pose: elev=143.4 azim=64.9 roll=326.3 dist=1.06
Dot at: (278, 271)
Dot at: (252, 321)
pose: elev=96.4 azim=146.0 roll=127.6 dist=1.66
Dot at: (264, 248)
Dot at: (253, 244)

**Given problem:**
Convert the lines in the items above into a JSON list of strings, one string per line, with blank lines left out.

**Task result:**
[
  "pose: elev=143.4 azim=64.9 roll=326.3 dist=1.06",
  "Dot at: (278, 271)",
  "Dot at: (252, 321)",
  "pose: elev=96.4 azim=146.0 roll=127.6 dist=1.66",
  "Dot at: (264, 248)",
  "Dot at: (253, 244)"
]